Cerca de 10 mil agentes de resgate se empenhavam no que teria sido o último dia de buscas nas ruínas da cidade litorânea de Palu, atingida pelo desastre duplo no dia 28 de setembro, enquanto parentes torciam para que seus entes queridos fossem encontrados para receberem um enterro digno. Mas o porta-voz da agência de desastres disse durante um boletim à imprensa em Jacarta que a busca continuará até a noite de sexta-feira. Ele afirmou que dois anos serão necessários para que a região seja reconstruída e recuperada.

A agência afirmou que o número oficial de mortos estava em 2.073 nesta quinta, e a maior parte das fatalidades foi registrada na cidade de Palu. Segundo os números oficiais, 680 pessoas estão desaparecidas, mas autoridades reconheceram que o número real pode chegar aos milhares, já que centenas de casas foram engolidas para dentro da terra.

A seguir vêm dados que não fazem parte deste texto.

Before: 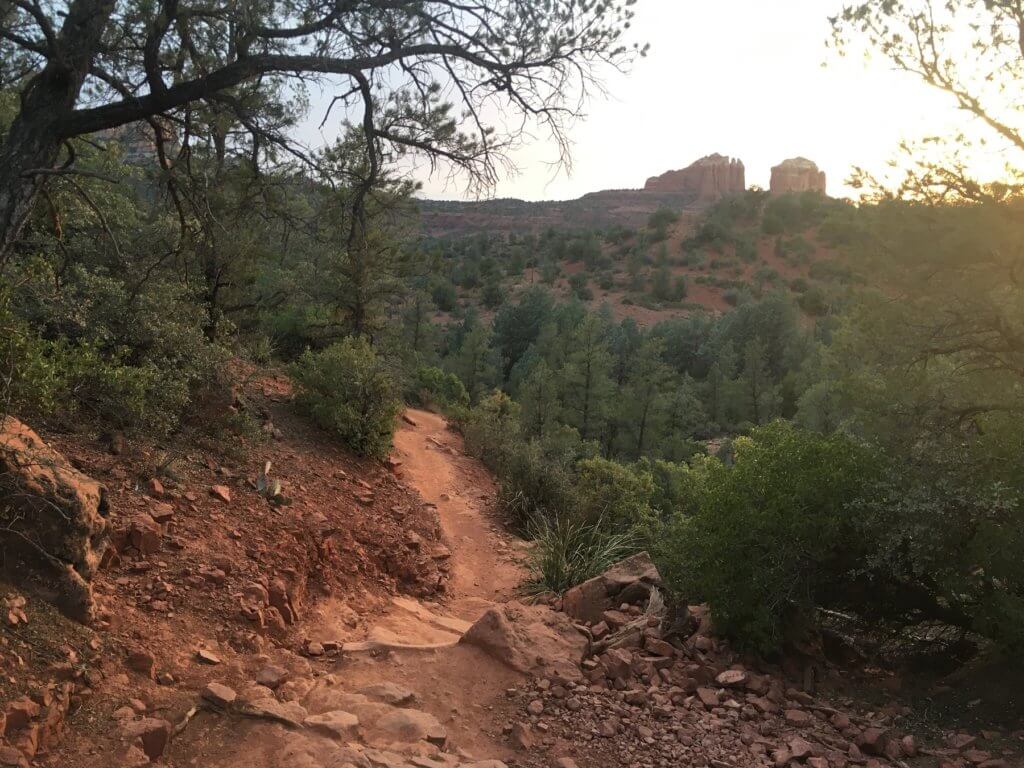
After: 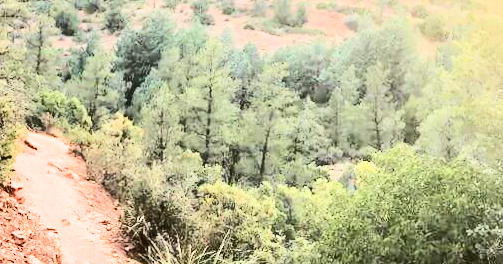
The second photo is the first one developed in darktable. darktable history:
crop: left 36.607%, top 34.735%, right 13.146%, bottom 30.611%
shadows and highlights: soften with gaussian
contrast brightness saturation: contrast 0.5, saturation -0.1
exposure: exposure 3 EV, compensate highlight preservation false
rotate and perspective: rotation 0.226°, lens shift (vertical) -0.042, crop left 0.023, crop right 0.982, crop top 0.006, crop bottom 0.994
filmic rgb: black relative exposure -7.48 EV, white relative exposure 4.83 EV, hardness 3.4, color science v6 (2022)
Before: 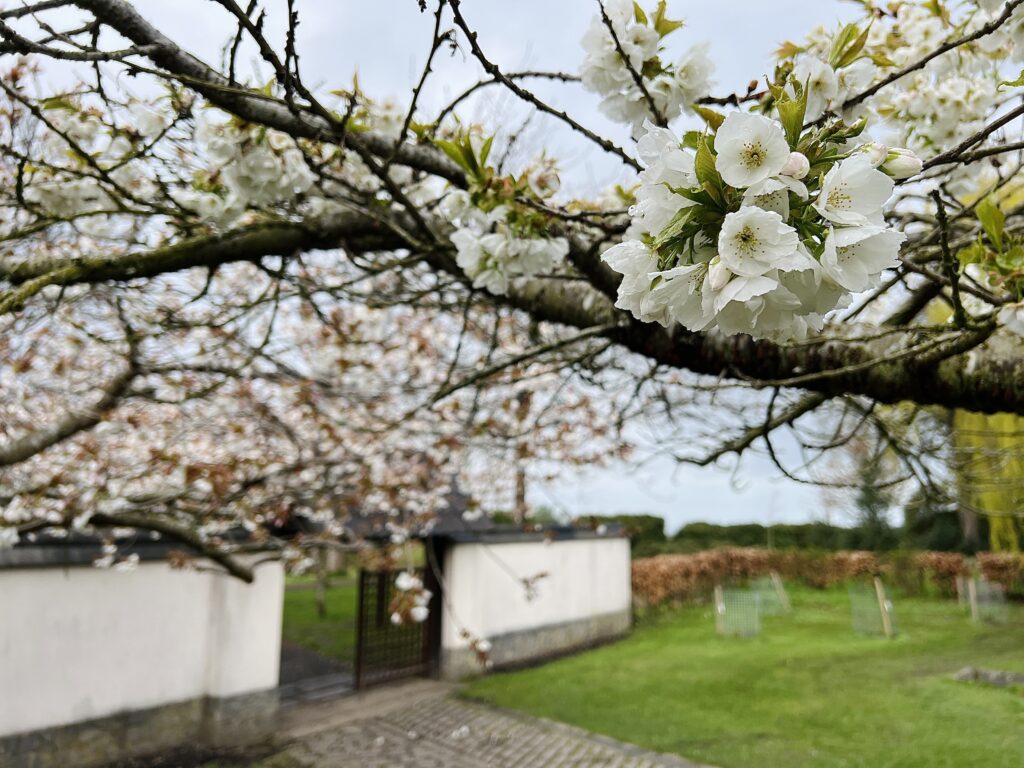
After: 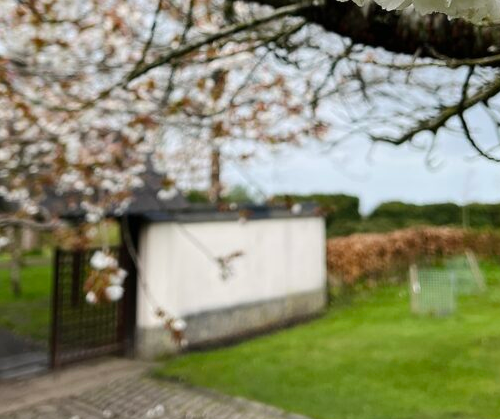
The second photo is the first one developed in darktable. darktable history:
crop: left 29.824%, top 41.907%, right 21.281%, bottom 3.516%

Segundo a organização Save the Children, pode haver até 1,5 mil crianças desaparecidas em decorrência dos desastres. A chefe da organização, Selina Sumbung, disse que o fim das missões de busca será aceito com o "coração pesado". "As crianças são particularmente vulneráveis em desastres, e pensar que muitas jamais terão a chance de crescer é de partir o coração", disse Selina, em comunicado.

O governador de Sulawesi Central, Longki Djanggola, disse que o período de assistência após o desastre foi prorrogado por duas semanas, até 26 de outubro.

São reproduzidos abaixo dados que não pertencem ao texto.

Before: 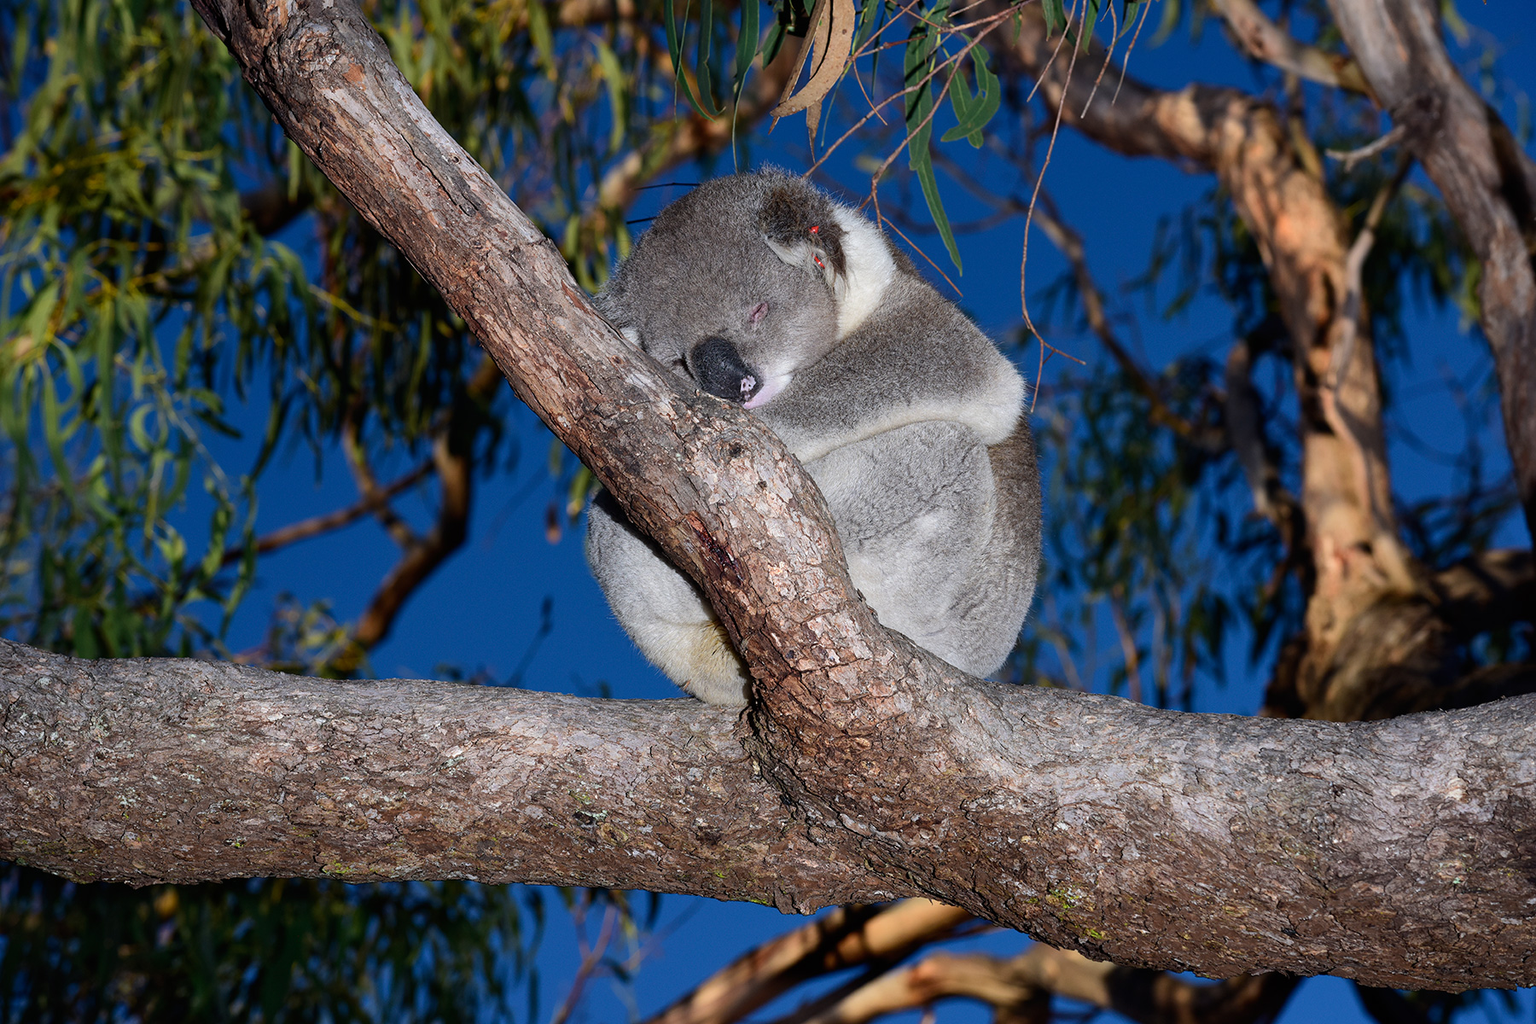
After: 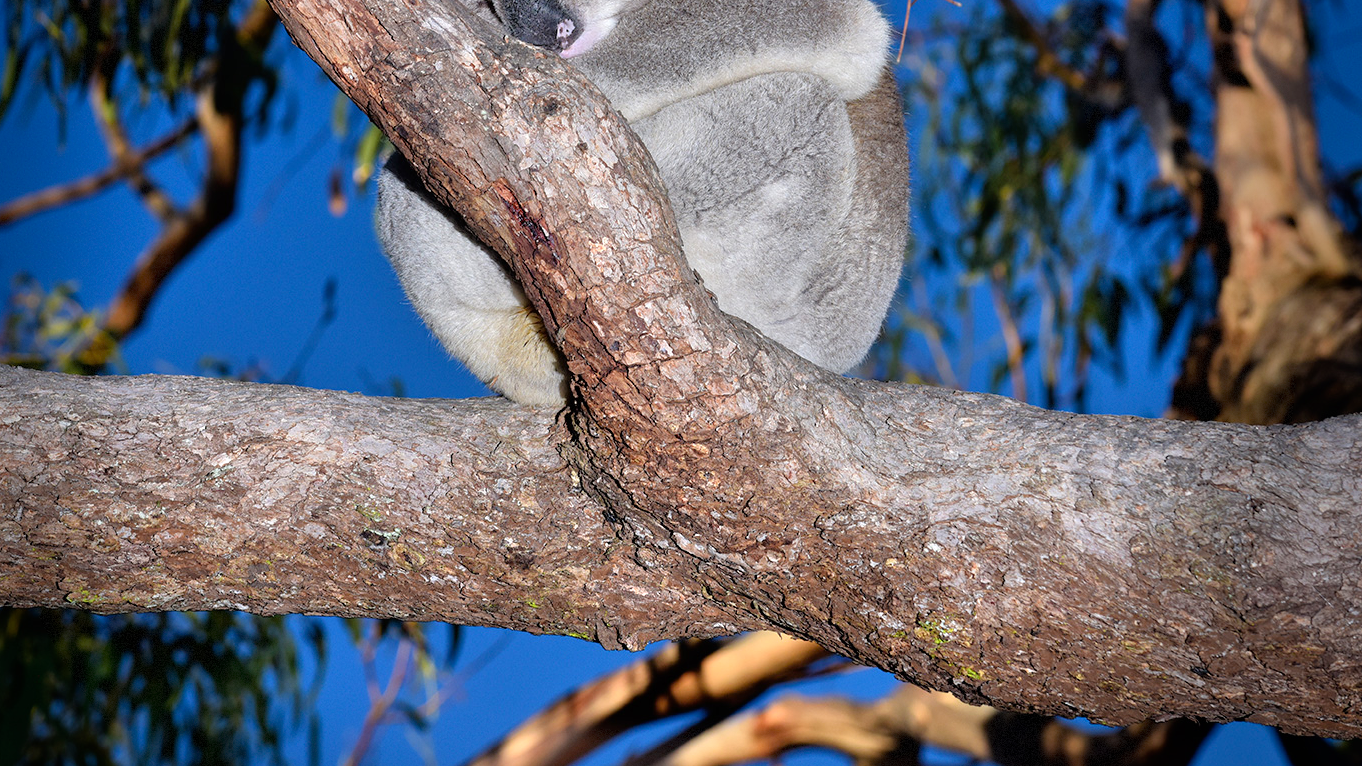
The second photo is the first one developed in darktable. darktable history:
vignetting: fall-off start 68.33%, fall-off radius 30%, saturation 0.042, center (-0.066, -0.311), width/height ratio 0.992, shape 0.85, dithering 8-bit output
tone equalizer: -7 EV 0.15 EV, -6 EV 0.6 EV, -5 EV 1.15 EV, -4 EV 1.33 EV, -3 EV 1.15 EV, -2 EV 0.6 EV, -1 EV 0.15 EV, mask exposure compensation -0.5 EV
crop and rotate: left 17.299%, top 35.115%, right 7.015%, bottom 1.024%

Nesta  quinta, bombeiros, soldados e outros funcionários reviravam escombros, nos últimos esforços para encontrar vítimas. Além disso, queimaram entulho e algumas escavadeiras trabalharam nos emaranhados de escombros de edifícios. Equipamentos pesados não foram capazes de operar em bairros onde a terra virou lama, dificultando a busca, e muitos corpos se decompuseram para além do reconhecimento, devido ao calor tropical da região.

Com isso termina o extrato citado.